Marode Schulgebäude in Kassel Schüler streiken wegen Schimmel

Streikende Schüler in Kassel
Foto: Uwe Zucchi/ dpaDie Faust ist kämpferisch in den Himmel gereckt, "Schulstreik" steht auf dem Plakat - und die Forderungen "Mehr Geld für unsere Bildung" und "Saniert unsere Schulen". In Kassel ließen hunderte Schüler am Montag den Unterricht ausfallen, um gegen die Situation an ihren Schulen zu demonstrieren.
Marode Gebäude, zu wenig Platz, zu wenig Lehrer - die Mängelliste, die das Bündnis "Unsere Zukunft erkämpfen" zusammengestellt hat, ist lang. In einigen Gebäuden sind einzelne Räume oder ganze Treppenhäuser gesperrt, in anderen können Schüler wegen defekter Installationen keine naturwissenschaftlichen Versuche mehr machen.
Dem Streikaufruf haben sich Schüler von zehn Kasseler Schulen, Schülervertretungen in der Stadt und im Kreis, mehrere politische Jugendgruppen und die Gewerkschaft für Erziehung und Wissenschaft (GEW) angeschlossen, berichtet die "HNA". Das Bündnis hatte im Vorfeld massiv für die Teilnahme an der Demo geworben.
Am Montagnachmittag beraten die Stadtverordneten über den Kasseler Haushalt 2018. Die Demonstranten wollen vor der Sitzung deutlich machen, dass die Schulen der Stadt dringend mehr Geld benötigen. "Wir haben uns zusammengeschlossen, weil wir gemeinsam etwas gegen den Verfall unserer Schulen und die immer höheren Kosten für Bildungsmaterialien tun wollen", sagt die Schülerin Vanessa Diener dem Bericht zufolge.
144 Millionen Euro betrage der Sanierungsstau an den Schulen der Stadt, gerade einmal 2,7 Millionen seien dafür jedoch im nächsten Jahr vorgesehen, sagt Vanessa Diener.
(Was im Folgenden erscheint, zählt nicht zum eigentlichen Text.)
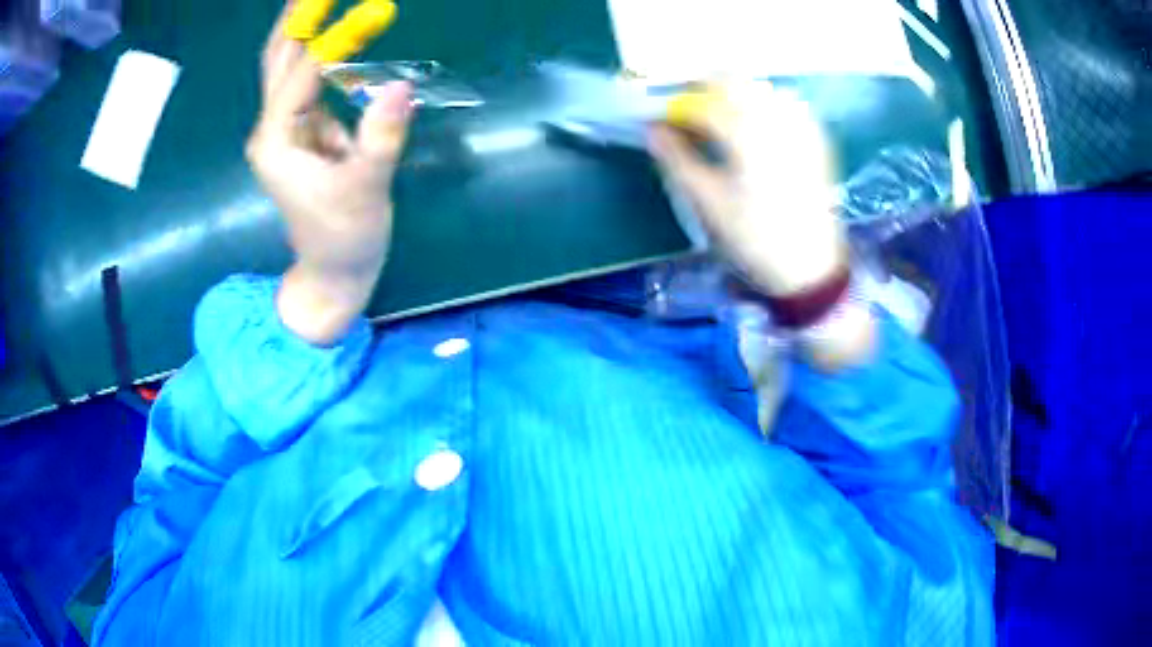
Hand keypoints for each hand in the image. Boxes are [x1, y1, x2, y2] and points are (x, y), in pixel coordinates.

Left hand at [246, 2, 413, 344]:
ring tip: (321, 1)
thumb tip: (402, 86)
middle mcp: (273, 129)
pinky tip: (336, 34)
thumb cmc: (344, 237)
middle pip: (277, 61)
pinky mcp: (302, 133)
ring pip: (286, 67)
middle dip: (297, 21)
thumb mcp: (366, 189)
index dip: (336, 38)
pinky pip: (307, 81)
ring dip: (304, 30)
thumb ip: (381, 137)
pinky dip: (321, 53)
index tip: (374, 9)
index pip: (303, 74)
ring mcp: (285, 129)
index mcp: (277, 142)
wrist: (333, 272)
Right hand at [650, 83, 874, 368]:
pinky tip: (760, 131)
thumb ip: (677, 158)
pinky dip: (767, 108)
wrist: (810, 270)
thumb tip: (652, 129)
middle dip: (707, 90)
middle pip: (735, 80)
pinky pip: (788, 107)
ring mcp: (802, 128)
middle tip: (694, 118)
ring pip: (762, 89)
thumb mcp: (707, 202)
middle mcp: (777, 120)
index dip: (677, 104)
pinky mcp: (817, 142)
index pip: (702, 99)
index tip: (664, 119)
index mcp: (746, 134)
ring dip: (737, 96)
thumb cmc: (754, 239)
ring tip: (725, 125)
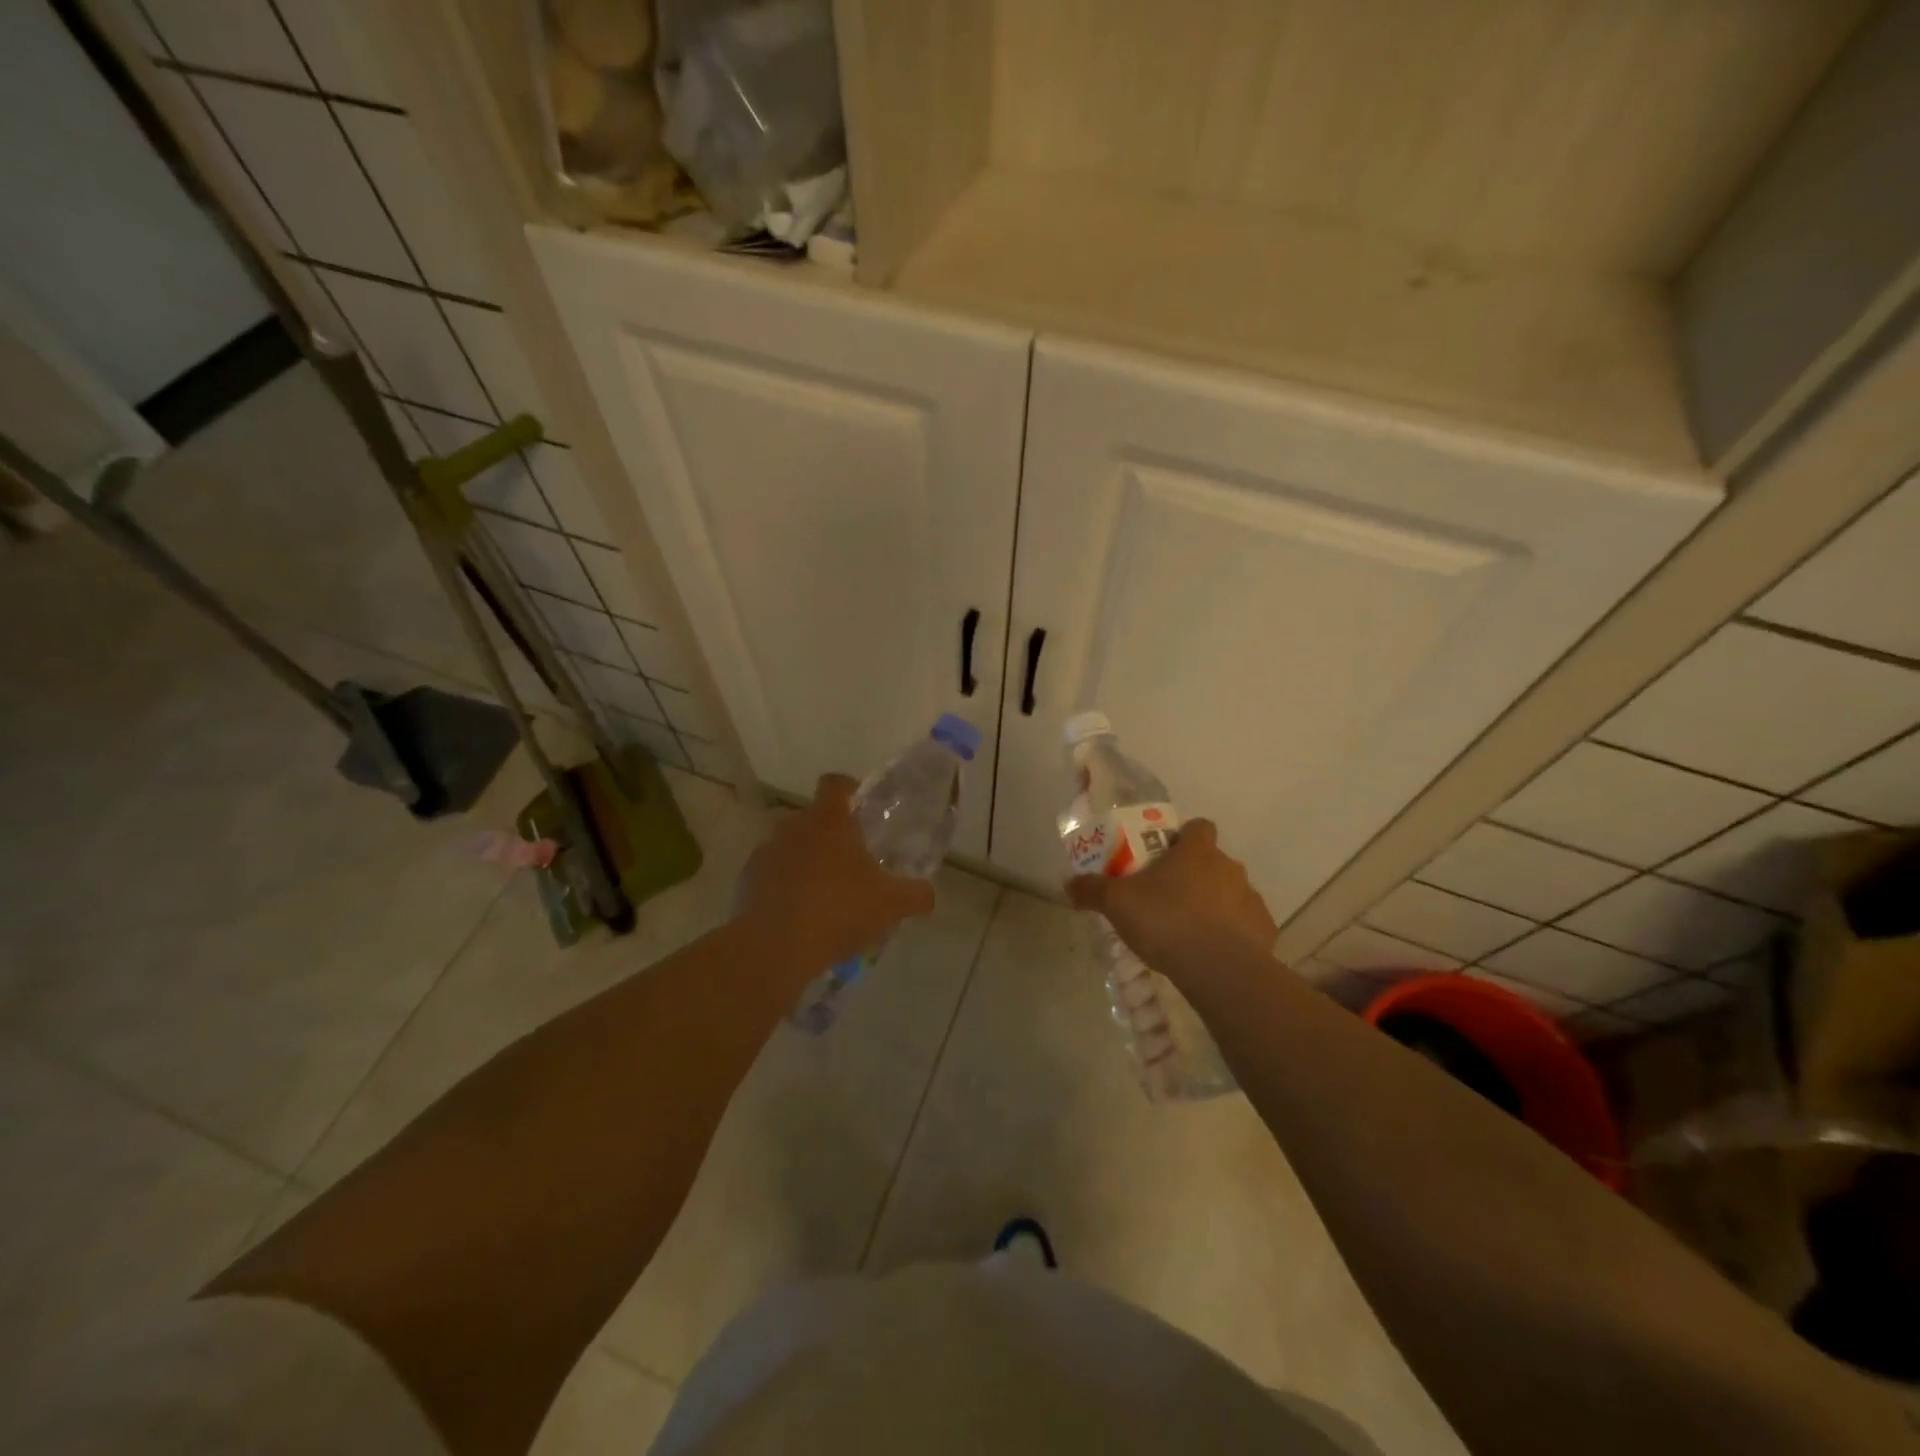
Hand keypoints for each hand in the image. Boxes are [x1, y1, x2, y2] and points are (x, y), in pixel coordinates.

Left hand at [736, 774, 936, 973]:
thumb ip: (916, 895)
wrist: (775, 947)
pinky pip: (771, 876)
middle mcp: (793, 827)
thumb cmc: (839, 910)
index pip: (835, 784)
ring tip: (825, 895)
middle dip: (830, 836)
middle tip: (852, 863)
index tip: (862, 808)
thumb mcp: (891, 904)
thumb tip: (928, 894)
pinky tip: (799, 917)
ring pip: (790, 848)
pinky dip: (784, 888)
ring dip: (806, 862)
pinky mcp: (746, 882)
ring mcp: (766, 853)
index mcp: (829, 821)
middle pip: (813, 818)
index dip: (849, 789)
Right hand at [1066, 819, 1277, 975]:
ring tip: (1188, 930)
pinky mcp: (1264, 930)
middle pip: (1212, 861)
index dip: (1183, 837)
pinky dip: (1232, 933)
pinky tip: (1212, 952)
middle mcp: (1229, 867)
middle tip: (1167, 897)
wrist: (1219, 969)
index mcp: (1196, 851)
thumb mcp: (1117, 904)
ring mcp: (1251, 898)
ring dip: (1214, 904)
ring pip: (1230, 892)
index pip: (1198, 827)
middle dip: (1194, 875)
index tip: (1165, 855)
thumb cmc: (1166, 921)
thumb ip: (1092, 890)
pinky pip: (1245, 924)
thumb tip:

Claas Michaelis, Sprecher der Stadt, rechnet dagegen anders: Mit Fördergeldern von Bund und Land würden 2018 mehr als 30 Millionen Euro in die Kasseler Schulen investiert, heißt es in dem Bericht. Das habe man den Schülervertretern auch gesagt.
Die ließen sich dadurch jedoch nicht von ihrem Protest abbringen. Kurz nach 10 Uhr am Montagmorgen habe es bereits Verkehrsbehinderungen in der Stadt gegeben, sagte ein Polizeisprecher auf Anfrage von SPIEGEL ONLINE. Unter anderem seien Straßenbahnlinien durch den Protestzug der Schüler unterbrochen worden.
Rund 250 Teilnehmer wurden ursprünglich bei der Demonstration erwartet - obwohl mehrere Schulleiter angekündigt hatten, den streikenden Schülern unentschuldigte Fehlstunden auf den Zeugnissen zu vermerken. Tatsächlich lag die Zahl deutlich höher, die Veranstalter sprachen am Montag von fast tausend Teilnehmern.
Marode Schulgebäude sind nicht nur in Kassel, sondern bundesweit ein Problem. Experten schätzen den Sanierungsstau auf einen mittleren zweistelligen Milliardenbetrag. Bund und Länder haben zwar im Sommer ein 3,5 Milliarden Euro schweres Sanierungsprogramm beschlossen - doch das wird von Betroffenen als völlig unzureichend kritisiert. So fordert etwa der deutsche Lehrerverband von der Bundesregierung mindestens zehn Milliarden Euro in den kommenden vier Jahren.